Father Ron Smith said...

"Ideas have consequences, and the preoccupation with reducing every gender relationship to some form of hierarchy in terms of ‘who is the boss?’ and exercise authority reflects more of our culture than the gospel." - Tim Harris, Nelson -

This observation by your Nelson colleague, Tim Harris, says a lot about the reality of this issue now being debated by some Evangelicals within the New Zealand Church.

Those who support male headship - as against modern ideas of co-equality of both male and female leadership roles in the Church - are still pereptuating the Old Testament understanding of male leadership; whereas the New Testament, especially in the Gospel testimony of Jesus, would seem to indicate other-wise.
After all, Jesus did send (apostello) his female disciple Mary Magdalene to 'tell' the Good News of his resurrection to the male disciples.

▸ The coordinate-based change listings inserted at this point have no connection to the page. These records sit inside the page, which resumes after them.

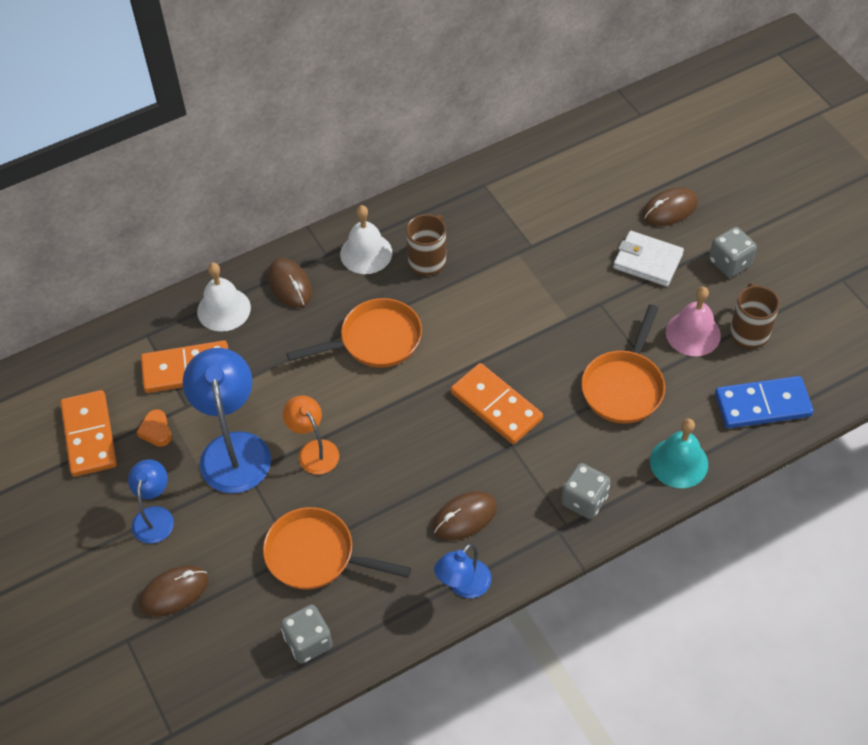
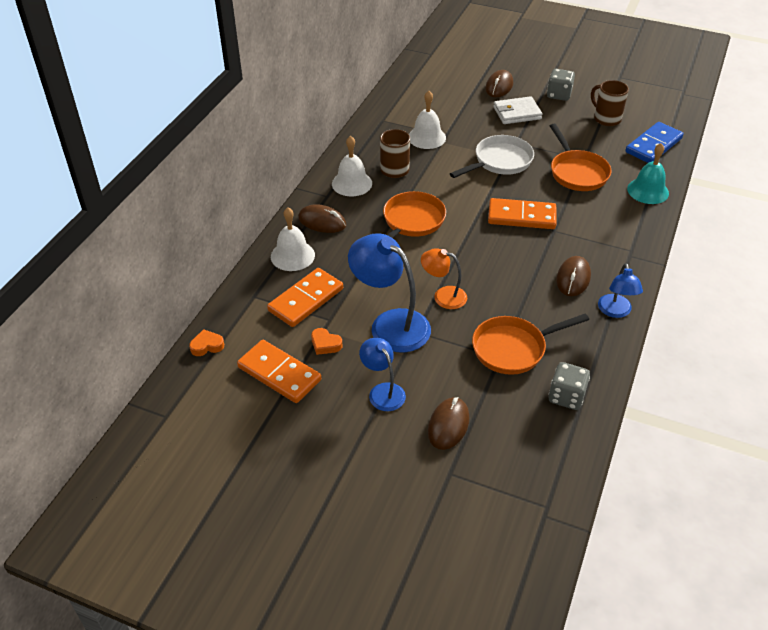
camera: 40 degrees left, 10 degrees down
(59, 364) = (207, 346): none -> orange heart
(507, 237) = (427, 137): none -> white bell
(552, 318) = (500, 161): none -> white pan
(584, 500) = (624, 234): grey dice -> none
(693, 333) = (580, 132): pink bell -> none

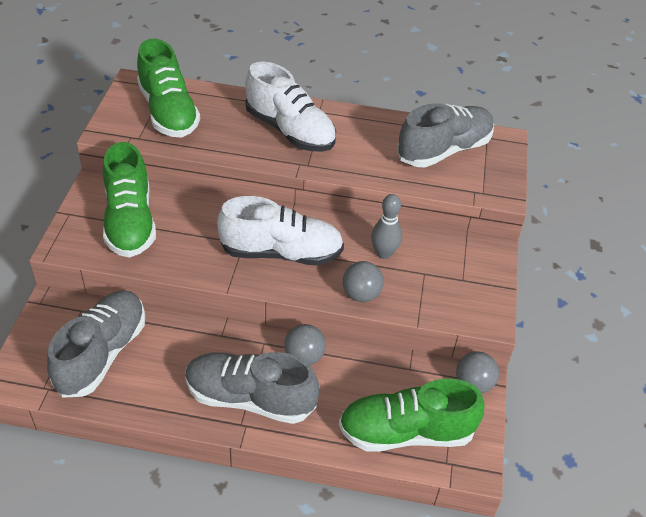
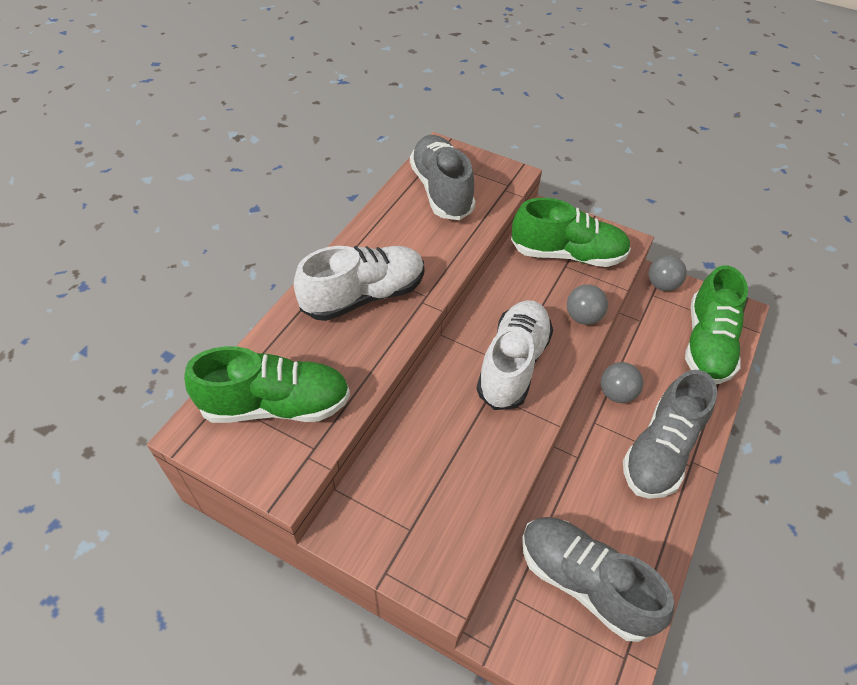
camera: 70 degrees left, 5 degrees up
(130, 221) = (423, 501): green shoe -> green shoe (567, 254)
(384, 253) = (534, 286): grey bowling pin -> none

And they did not believe her - why? because the word of a woman at that time was considered untrustworthy!
The old arguments about the first apostles needing to be being male, have to be seen in the light of the current climate of patriarchy. Would women leaders have been accepted even by the early Christians?

Paul, himself, thought to have been tainted by a tinge of misogyny, had eventually to proclaim that: "In Christ, there is neither male nor female..." - a tremendous leap of faith that enabled him to better understand the complementarity of servant/leadership roles in ministry.

It would seem that the Diocese of Nelson is getting a bit more used to the idea of women as leaders in the Church. Bravo! this is Good News! Maybe the next Bishop of Nelson could be female?